The OpinRank Hotel Reviews Dataset is a dataset containing a large number of user reviews for cars and hotels. I have extracted the reviews for a subset of hotels and done some minimal extraction of the textual bits, and put those into a CSV file. You can download it here.
Load the dataset into a dataframe and extract the details column.
Then write code to do the following steps:
Convert text to lowercase.
Remove punctuation, stop words, words shorter than 2 characters, and non-alphabetic characters (including numbers).
Tokenize the text.
Train a Word2Vec model with the following suggested parameters (feel free to experiment):
Vector size: 150
Window size: 10
Minimum word count: 5
Explore the model and find the 10 most popular words in the dataset. Display these words.

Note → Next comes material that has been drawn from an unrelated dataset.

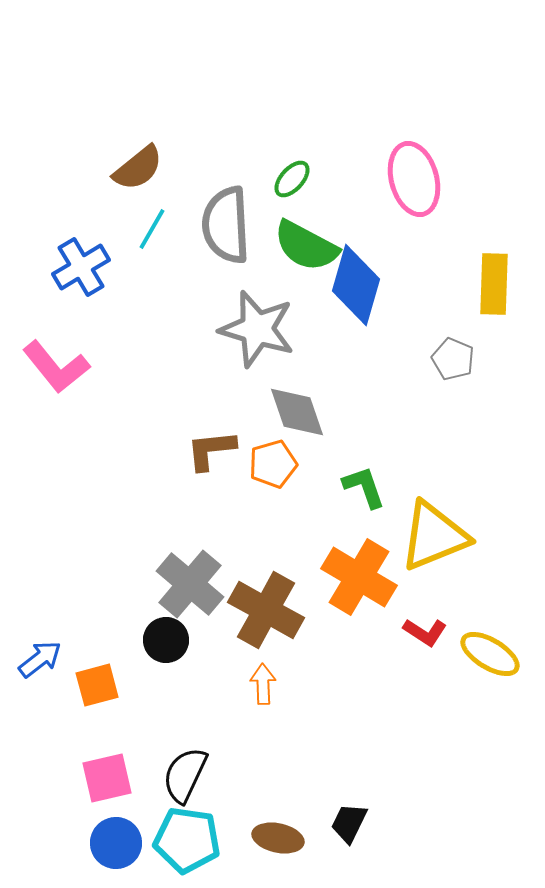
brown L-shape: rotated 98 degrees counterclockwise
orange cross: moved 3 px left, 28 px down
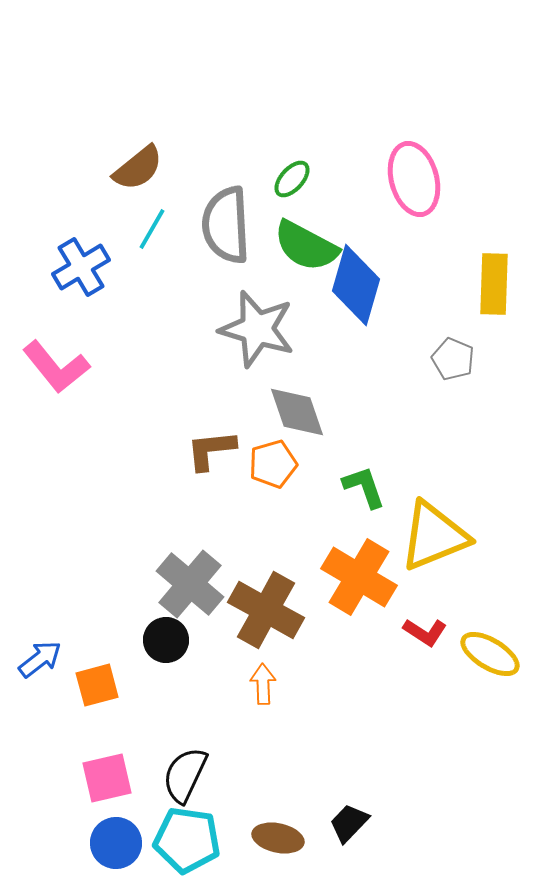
black trapezoid: rotated 18 degrees clockwise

Write a function that takes a word as input and returns the top 5 most similar words based on cosine similarity. For example:
words_similar_to('clean')
words_similar_to('service')
Test your function with at least 5 different words.
(You will find https://tedboy.github.io/nlps/generated/generated/gensim.models.Word2Vec.most_similar.html useful for this step.)
Create a function that takes in three words (two negative, and one positive), and returns the 'vector arithmetic' answer (hint: use the above link again).
Using some prevalent words in the dataset, think up three interesting conceptual questions to explore and use your function to test them.
An example is (+ staff + friendly - rude).
UPDATE: It has rightfully been drawn to my attention that my example does not match my instructions. You are free to either use two positives and one negative or vice versa. Apologies.
Send me your Jupyter Notebook containing your code and output. Be sure to include descriptive commentary where appropriate.
Data cleaning and preprocessing of text data - 1 point.
Correct implementation of Word2Vec - 1 point.
Depth of exploration in similar words and word relationships - 2 point.
Clarity of code and explanations - 1 point.